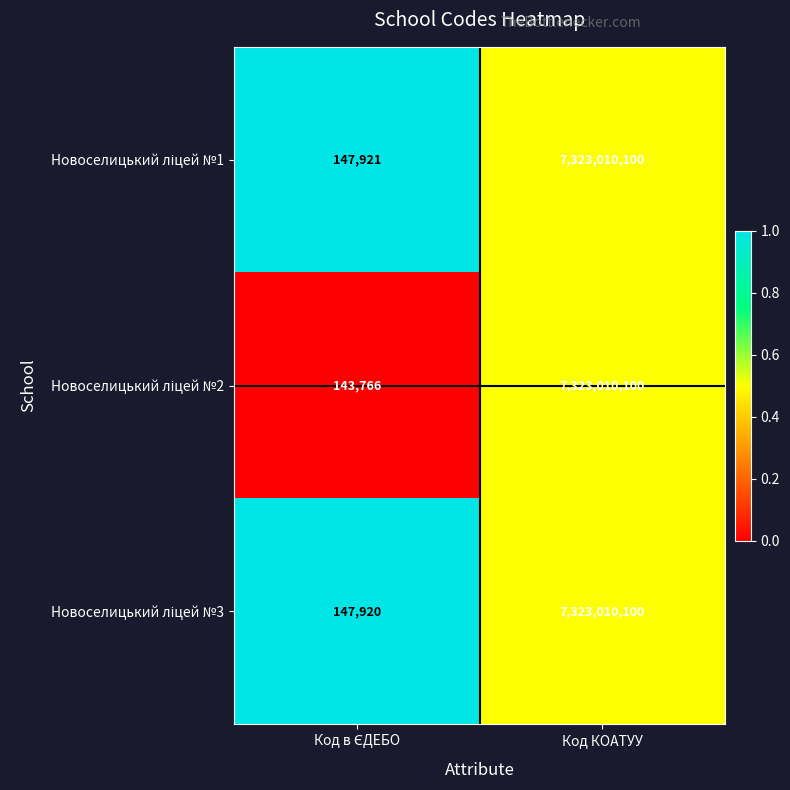

At which category is the sum across all series the highest?

Код КОАТУУ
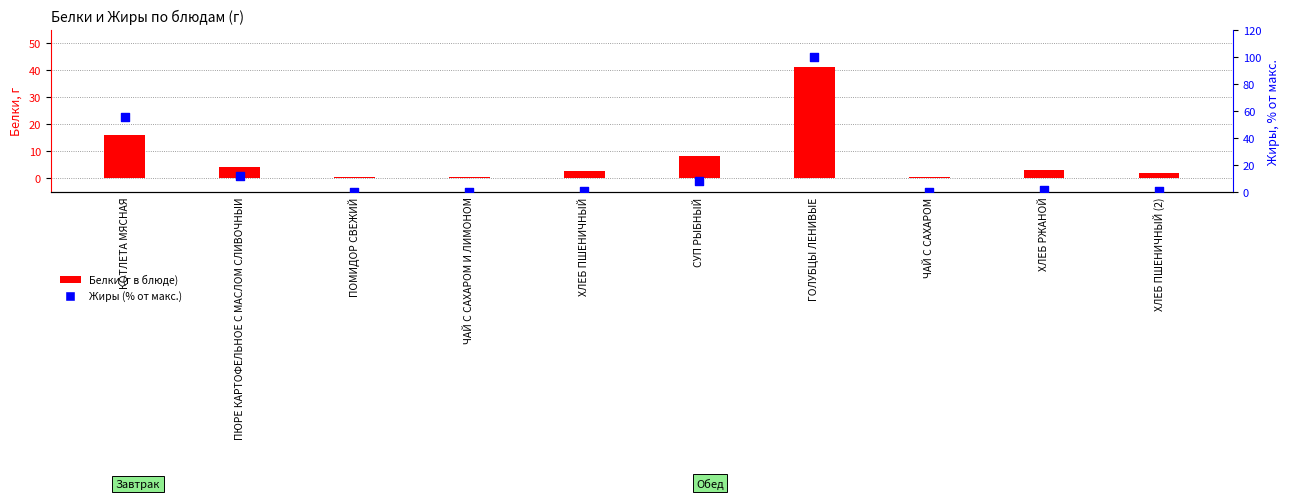

At which category is the sum across all series the highest?

ГОЛУБЦЫ ЛЕНИВЫЕ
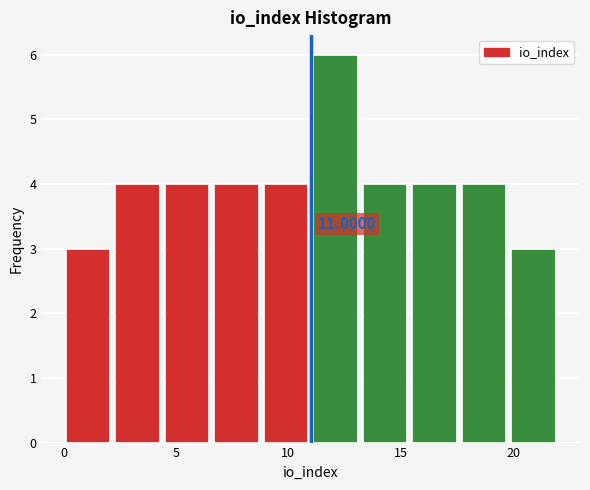

Over which range of the x-axis is the bar tallest?

11.0 to 13.2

+===+

* **What is needed**
Reproduce the data above word for word, including every line of text, but leave out the pictures.

* **Answer to this task**
At which category is the sum across all series the highest?

Код КОАТУУ

At which category is the sum across all series the highest?

ГОЛУБЦЫ ЛЕНИВЫЕ

Over which range of the x-axis is the bar tallest?

11.0 to 13.2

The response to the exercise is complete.